→ Stored data
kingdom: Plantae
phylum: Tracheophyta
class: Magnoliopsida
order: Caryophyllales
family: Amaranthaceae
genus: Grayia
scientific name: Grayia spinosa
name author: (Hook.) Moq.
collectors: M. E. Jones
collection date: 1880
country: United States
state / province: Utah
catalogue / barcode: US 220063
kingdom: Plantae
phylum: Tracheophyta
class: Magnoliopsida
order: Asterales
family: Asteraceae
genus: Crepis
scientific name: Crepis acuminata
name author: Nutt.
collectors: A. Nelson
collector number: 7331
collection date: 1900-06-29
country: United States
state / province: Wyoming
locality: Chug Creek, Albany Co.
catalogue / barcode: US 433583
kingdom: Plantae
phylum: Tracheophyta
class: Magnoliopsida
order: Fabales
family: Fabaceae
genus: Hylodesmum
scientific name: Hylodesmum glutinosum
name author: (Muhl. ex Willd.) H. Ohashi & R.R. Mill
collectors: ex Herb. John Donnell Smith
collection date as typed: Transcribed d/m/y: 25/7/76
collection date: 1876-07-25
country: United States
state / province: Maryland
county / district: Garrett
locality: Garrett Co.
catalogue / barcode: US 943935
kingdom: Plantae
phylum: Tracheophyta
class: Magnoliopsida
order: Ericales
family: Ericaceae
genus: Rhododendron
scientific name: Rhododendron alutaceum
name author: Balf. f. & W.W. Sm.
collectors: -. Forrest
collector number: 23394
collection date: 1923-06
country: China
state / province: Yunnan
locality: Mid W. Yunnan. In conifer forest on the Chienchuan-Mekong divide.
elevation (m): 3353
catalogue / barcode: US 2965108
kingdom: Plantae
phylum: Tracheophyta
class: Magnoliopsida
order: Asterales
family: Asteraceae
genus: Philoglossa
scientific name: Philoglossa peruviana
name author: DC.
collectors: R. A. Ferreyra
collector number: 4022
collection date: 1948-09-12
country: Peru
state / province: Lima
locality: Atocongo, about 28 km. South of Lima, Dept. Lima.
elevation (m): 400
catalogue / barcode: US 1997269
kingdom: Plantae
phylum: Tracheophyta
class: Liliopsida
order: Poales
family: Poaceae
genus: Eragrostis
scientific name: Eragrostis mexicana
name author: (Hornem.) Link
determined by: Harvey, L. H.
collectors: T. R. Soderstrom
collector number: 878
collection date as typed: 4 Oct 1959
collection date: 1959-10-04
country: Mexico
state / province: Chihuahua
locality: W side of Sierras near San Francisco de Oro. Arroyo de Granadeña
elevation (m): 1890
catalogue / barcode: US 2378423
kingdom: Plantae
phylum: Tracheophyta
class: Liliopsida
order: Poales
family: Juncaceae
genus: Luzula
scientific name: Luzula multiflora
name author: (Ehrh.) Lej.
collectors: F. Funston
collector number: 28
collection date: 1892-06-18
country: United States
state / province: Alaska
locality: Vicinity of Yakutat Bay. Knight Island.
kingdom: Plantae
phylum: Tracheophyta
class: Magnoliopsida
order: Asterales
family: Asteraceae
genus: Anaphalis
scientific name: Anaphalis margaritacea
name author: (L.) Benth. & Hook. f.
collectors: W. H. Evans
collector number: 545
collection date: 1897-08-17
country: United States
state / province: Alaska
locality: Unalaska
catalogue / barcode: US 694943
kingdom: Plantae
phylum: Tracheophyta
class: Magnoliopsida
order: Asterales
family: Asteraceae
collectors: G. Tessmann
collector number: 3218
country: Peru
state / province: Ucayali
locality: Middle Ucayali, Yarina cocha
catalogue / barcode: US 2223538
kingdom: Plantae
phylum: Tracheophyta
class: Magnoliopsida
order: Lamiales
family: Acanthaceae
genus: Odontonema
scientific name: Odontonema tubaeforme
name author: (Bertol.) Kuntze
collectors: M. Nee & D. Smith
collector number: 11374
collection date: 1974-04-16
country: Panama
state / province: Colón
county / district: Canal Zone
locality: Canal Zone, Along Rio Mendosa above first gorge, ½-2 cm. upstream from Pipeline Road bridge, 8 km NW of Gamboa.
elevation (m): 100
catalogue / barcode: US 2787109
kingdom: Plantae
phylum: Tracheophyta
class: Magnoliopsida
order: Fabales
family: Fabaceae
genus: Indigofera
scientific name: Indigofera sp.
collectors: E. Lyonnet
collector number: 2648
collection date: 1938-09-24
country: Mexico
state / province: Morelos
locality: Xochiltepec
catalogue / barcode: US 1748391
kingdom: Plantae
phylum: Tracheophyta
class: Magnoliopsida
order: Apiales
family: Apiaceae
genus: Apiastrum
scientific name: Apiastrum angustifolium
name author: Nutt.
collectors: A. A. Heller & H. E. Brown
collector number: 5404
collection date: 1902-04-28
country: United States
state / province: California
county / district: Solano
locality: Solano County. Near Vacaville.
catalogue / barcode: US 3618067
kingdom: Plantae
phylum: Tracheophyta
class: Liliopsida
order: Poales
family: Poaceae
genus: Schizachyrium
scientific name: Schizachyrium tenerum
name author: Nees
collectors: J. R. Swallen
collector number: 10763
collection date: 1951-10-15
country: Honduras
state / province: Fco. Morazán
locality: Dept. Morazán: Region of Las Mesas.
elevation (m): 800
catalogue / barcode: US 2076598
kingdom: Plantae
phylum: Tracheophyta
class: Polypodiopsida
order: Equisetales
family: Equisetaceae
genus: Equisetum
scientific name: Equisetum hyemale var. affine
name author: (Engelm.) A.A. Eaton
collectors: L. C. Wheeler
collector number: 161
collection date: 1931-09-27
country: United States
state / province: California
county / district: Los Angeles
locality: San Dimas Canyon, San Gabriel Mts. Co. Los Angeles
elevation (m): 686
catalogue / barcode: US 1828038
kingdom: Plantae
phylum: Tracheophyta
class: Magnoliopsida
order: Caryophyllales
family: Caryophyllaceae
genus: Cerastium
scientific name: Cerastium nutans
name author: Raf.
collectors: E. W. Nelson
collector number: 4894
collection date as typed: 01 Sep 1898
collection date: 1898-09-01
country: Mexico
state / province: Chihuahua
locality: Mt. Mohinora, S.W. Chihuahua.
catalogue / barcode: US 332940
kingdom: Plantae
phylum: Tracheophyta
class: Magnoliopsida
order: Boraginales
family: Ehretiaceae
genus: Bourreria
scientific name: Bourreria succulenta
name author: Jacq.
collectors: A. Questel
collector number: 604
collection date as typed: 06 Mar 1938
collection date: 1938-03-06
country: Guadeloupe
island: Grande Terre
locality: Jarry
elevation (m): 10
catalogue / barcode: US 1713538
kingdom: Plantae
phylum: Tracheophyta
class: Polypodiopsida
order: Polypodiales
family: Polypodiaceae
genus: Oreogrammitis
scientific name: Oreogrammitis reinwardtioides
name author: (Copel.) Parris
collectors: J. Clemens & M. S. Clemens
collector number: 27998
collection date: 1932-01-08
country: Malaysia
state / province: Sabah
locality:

→ EXERCISE TASK
Convert every line of the records into a numbered list, omitting any blank lines.

→ RESULT
1. kingdom: Plantae
2. phylum: Tracheophyta
3. class: Magnoliopsida
4. order: Caryophyllales
5. family: Amaranthaceae
6. genus: Grayia
7. scientific name: Grayia spinosa
8. name author: (Hook.) Moq.
9. collectors: M. E. Jones
10. collection date: 1880
11. country: United States
12. state / province: Utah
13. catalogue / barcode: US 220063
14. kingdom: Plantae
15. phylum: Tracheophyta
16. class: Magnoliopsida
17. order: Asterales
18. family: Asteraceae
19. genus: Crepis
20. scientific name: Crepis acuminata
21. name author: Nutt.
22. collectors: A. Nelson
23. collector number: 7331
24. collection date: 1900-06-29
25. country: United States
26. state / province: Wyoming
27. locality: Chug Creek, Albany Co.
28. catalogue / barcode: US 433583
29. kingdom: Plantae
30. phylum: Tracheophyta
31. class: Magnoliopsida
32. order: Fabales
33. family: Fabaceae
34. genus: Hylodesmum
35. scientific name: Hylodesmum glutinosum
36. name author: (Muhl. ex Willd.) H. Ohashi & R.R. Mill
37. collectors: ex Herb. John Donnell Smith
38. collection date as typed: Transcribed d/m/y: 25/7/76
39. collection date: 1876-07-25
40. country: United States
41. state / province: Maryland
42. county / district: Garrett
43. locality: Garrett Co.
44. catalogue / barcode: US 943935
45. kingdom: Plantae
46. phylum: Tracheophyta
47. class: Magnoliopsida
48. order: Ericales
49. family: Ericaceae
50. genus: Rhododendron
51. scientific name: Rhododendron alutaceum
52. name author: Balf. f. & W.W. Sm.
53. collectors: -. Forrest
54. collector number: 23394
55. collection date: 1923-06
56. country: China
57. state / province: Yunnan
58. locality: Mid W. Yunnan. In conifer forest on the Chienchuan-Mekong divide.
59. elevation (m): 3353
60. catalogue / barcode: US 2965108
61. kingdom: Plantae
62. phylum: Tracheophyta
63. class: Magnoliopsida
64. order: Asterales
65. family: Asteraceae
66. genus: Philoglossa
67. scientific name: Philoglossa peruviana
68. name author: DC.
69. collectors: R. A. Ferreyra
70. collector number: 4022
71. collection date: 1948-09-12
72. country: Peru
73. state / province: Lima
74. locality: Atocongo, about 28 km. South of Lima, Dept. Lima.
75. elevation (m): 400
76. catalogue / barcode: US 1997269
77. kingdom: Plantae
78. phylum: Tracheophyta
79. class: Liliopsida
80. order: Poales
81. family: Poaceae
82. genus: Eragrostis
83. scientific name: Eragrostis mexicana
84. name author: (Hornem.) Link
85. determined by: Harvey, L. H.
86. collectors: T. R. Soderstrom
87. collector number: 878
88. collection date as typed: 4 Oct 1959
89. collection date: 1959-10-04
90. country: Mexico
91. state / province: Chihuahua
92. locality: W side of Sierras near San Francisco de Oro. Arroyo de Granadeña
93. elevation (m): 1890
94. catalogue / barcode: US 2378423
95. kingdom: Plantae
96. phylum: Tracheophyta
97. class: Liliopsida
98. order: Poales
99. family: Juncaceae
100. genus: Luzula
101. scientific name: Luzula multiflora
102. name author: (Ehrh.) Lej.
103. collectors: F. Funston
104. collector number: 28
105. collection date: 1892-06-18
106. country: United States
107. state / province: Alaska
108. locality: Vicinity of Yakutat Bay. Knight Island.
109. kingdom: Plantae
110. phylum: Tracheophyta
111. class: Magnoliopsida
112. order: Asterales
113. family: Asteraceae
114. genus: Anaphalis
115. scientific name: Anaphalis margaritacea
116. name author: (L.) Benth. & Hook. f.
117. collectors: W. H. Evans
118. collector number: 545
119. collection date: 1897-08-17
120. country: United States
121. state / province: Alaska
122. locality: Unalaska
123. catalogue / barcode: US 694943
124. kingdom: Plantae
125. phylum: Tracheophyta
126. class: Magnoliopsida
127. order: Asterales
128. family: Asteraceae
129. collectors: G. Tessmann
130. collector number: 3218
131. country: Peru
132. state / province: Ucayali
133. locality: Middle Ucayali, Yarina cocha
134. catalogue / barcode: US 2223538
135. kingdom: Plantae
136. phylum: Tracheophyta
137. class: Magnoliopsida
138. order: Lamiales
139. family: Acanthaceae
140. genus: Odontonema
141. scientific name: Odontonema tubaeforme
142. name author: (Bertol.) Kuntze
143. collectors: M. Nee & D. Smith
144. collector number: 11374
145. collection date: 1974-04-16
146. country: Panama
147. state / province: Colón
148. county / district: Canal Zone
149. locality: Canal Zone, Along Rio Mendosa above first gorge, ½-2 cm. upstream from Pipeline Road bridge, 8 km NW of Gamboa.
150. elevation (m): 100
151. catalogue / barcode: US 2787109
152. kingdom: Plantae
153. phylum: Tracheophyta
154. class: Magnoliopsida
155. order: Fabales
156. family: Fabaceae
157. genus: Indigofera
158. scientific name: Indigofera sp.
159. collectors: E. Lyonnet
160. collector number: 2648
161. collection date: 1938-09-24
162. country: Mexico
163. state / province: Morelos
164. locality: Xochiltepec
165. catalogue / barcode: US 1748391
166. kingdom: Plantae
167. phylum: Tracheophyta
168. class: Magnoliopsida
169. order: Apiales
170. family: Apiaceae
171. genus: Apiastrum
172. scientific name: Apiastrum angustifolium
173. name author: Nutt.
174. collectors: A. A. Heller & H. E. Brown
175. collector number: 5404
176. collection date: 1902-04-28
177. country: United States
178. state / province: California
179. county / district: Solano
180. locality: Solano County. Near Vacaville.
181. catalogue / barcode: US 3618067
182. kingdom: Plantae
183. phylum: Tracheophyta
184. class: Liliopsida
185. order: Poales
186. family: Poaceae
187. genus: Schizachyrium
188. scientific name: Schizachyrium tenerum
189. name author: Nees
190. collectors: J. R. Swallen
191. collector number: 10763
192. collection date: 1951-10-15
193. country: Honduras
194. state / province: Fco. Morazán
195. locality: Dept. Morazán: Region of Las Mesas.
196. elevation (m): 800
197. catalogue / barcode: US 2076598
198. kingdom: Plantae
199. phylum: Tracheophyta
200. class: Polypodiopsida
201. order: Equisetales
202. family: Equisetaceae
203. genus: Equisetum
204. scientific name: Equisetum hyemale var. affine
205. name author: (Engelm.) A.A. Eaton
206. collectors: L. C. Wheeler
207. collector number: 161
208. collection date: 1931-09-27
209. country: United States
210. state / province: California
211. county / district: Los Angeles
212. locality: San Dimas Canyon, San Gabriel Mts. Co. Los Angeles
213. elevation (m): 686
214. catalogue / barcode: US 1828038
215. kingdom: Plantae
216. phylum: Tracheophyta
217. class: Magnoliopsida
218. order: Caryophyllales
219. family: Caryophyllaceae
220. genus: Cerastium
221. scientific name: Cerastium nutans
222. name author: Raf.
223. collectors: E. W. Nelson
224. collector number: 4894
225. collection date as typed: 01 Sep 1898
226. collection date: 1898-09-01
227. country: Mexico
228. state / province: Chihuahua
229. locality: Mt. Mohinora, S.W. Chihuahua.
230. catalogue / barcode: US 332940
231. kingdom: Plantae
232. phylum: Tracheophyta
233. class: Magnoliopsida
234. order: Boraginales
235. family: Ehretiaceae
236. genus: Bourreria
237. scientific name: Bourreria succulenta
238. name author: Jacq.
239. collectors: A. Questel
240. collector number: 604
241. collection date as typed: 06 Mar 1938
242. collection date: 1938-03-06
243. country: Guadeloupe
244. island: Grande Terre
245. locality: Jarry
246. elevation (m): 10
247. catalogue / barcode: US 1713538
248. kingdom: Plantae
249. phylum: Tracheophyta
250. class: Polypodiopsida
251. order: Polypodiales
252. family: Polypodiaceae
253. genus: Oreogrammitis
254. scientific name: Oreogrammitis reinwardtioides
255. name author: (Copel.) Parris
256. collectors: J. Clemens & M. S. Clemens
257. collector number: 27998
258. collection date: 1932-01-08
259. country: Malaysia
260. state / province: Sabah
261. locality:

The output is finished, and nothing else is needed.